# Retired narcotics detection k-9



## scuba (May 26, 2014)

It is a sad day for me but I am looking for a great family who would adopt my retired detection k-9. She is sable in color and in great health. She is from Czechoslovakia. If someone is interested then I will give all the details and pics. Thanks.


----------



## RebelGSD (Mar 20, 2008)

Where are you located? Pictures would be great. How is she with people and other animals?


----------



## scuba (May 26, 2014)

Later in southwest Arizona. Good with people and other dogs as long as they are not to alpha dominant.
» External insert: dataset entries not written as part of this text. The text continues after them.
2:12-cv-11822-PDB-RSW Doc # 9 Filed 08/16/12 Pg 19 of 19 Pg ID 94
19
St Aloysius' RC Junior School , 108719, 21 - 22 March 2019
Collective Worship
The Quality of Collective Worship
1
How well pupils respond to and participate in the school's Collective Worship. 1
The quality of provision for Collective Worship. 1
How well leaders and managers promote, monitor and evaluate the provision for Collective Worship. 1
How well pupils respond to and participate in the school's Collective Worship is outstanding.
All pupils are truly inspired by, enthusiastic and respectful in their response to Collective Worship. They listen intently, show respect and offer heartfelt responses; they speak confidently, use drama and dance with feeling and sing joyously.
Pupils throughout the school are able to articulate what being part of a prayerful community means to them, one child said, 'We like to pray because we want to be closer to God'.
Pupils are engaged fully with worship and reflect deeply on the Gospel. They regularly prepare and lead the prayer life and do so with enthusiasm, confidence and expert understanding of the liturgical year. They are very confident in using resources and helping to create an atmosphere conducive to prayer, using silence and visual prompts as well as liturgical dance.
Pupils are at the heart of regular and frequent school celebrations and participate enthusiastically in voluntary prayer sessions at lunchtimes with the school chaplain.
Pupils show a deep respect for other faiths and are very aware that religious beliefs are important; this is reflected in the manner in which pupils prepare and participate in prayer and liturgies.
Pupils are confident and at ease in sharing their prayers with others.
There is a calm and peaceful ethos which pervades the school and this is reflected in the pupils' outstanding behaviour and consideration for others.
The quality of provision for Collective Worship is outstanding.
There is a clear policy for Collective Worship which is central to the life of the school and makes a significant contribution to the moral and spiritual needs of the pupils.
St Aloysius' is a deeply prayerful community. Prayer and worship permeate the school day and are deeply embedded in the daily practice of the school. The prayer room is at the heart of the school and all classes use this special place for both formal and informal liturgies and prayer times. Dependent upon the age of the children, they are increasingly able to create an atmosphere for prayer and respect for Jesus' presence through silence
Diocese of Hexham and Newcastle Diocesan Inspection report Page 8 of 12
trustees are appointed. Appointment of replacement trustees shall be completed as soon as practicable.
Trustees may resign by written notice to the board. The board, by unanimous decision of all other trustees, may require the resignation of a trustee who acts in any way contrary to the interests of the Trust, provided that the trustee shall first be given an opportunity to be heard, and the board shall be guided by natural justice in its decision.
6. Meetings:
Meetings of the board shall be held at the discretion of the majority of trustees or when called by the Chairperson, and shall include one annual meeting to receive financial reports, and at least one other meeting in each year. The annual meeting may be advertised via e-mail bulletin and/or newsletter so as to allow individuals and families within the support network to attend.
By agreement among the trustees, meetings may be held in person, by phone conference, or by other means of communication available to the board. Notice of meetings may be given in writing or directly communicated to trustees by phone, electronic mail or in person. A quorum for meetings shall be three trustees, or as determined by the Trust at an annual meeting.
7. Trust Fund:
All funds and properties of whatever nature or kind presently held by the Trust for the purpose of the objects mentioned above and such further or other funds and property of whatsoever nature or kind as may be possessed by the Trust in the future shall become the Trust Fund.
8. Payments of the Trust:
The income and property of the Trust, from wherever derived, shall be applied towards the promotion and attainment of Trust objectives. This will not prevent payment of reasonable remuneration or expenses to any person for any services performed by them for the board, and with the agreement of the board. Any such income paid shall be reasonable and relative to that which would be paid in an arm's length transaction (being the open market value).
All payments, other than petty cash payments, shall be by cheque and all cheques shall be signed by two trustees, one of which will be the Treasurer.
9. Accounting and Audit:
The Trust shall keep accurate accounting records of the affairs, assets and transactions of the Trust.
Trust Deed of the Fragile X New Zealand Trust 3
She won't get along with cats.


----------



## scuba (May 26, 2014)

I'll post pics tomorrow.


----------



## Baileysowner (Jun 15, 2013)

scuba said:


> I'll post pics tomorrow.


Anywhere close to tucson?

Sent from Petguide.com Free App


----------



## Baileysowner (Jun 15, 2013)

scuba said:


> It is a sad day for me but I am looking for a great family who would adopt my retired detection k-9. She is sable in color and in great health. She is from Czechoslovakia. If someone is interested then I will give all the details and pics. Thanks.


Also how old?

Sent from Petguide.com Free App


----------



## Atika (Jun 10, 2014)

Scuba, 
I have met the guy that works this organization, maybe he can help..
Retired Paws


----------



## s14roller (Nov 18, 2010)

OP posted in May and never logged back in...


----------



## huntergreen (Jun 28, 2012)

only had 3 posts.


----------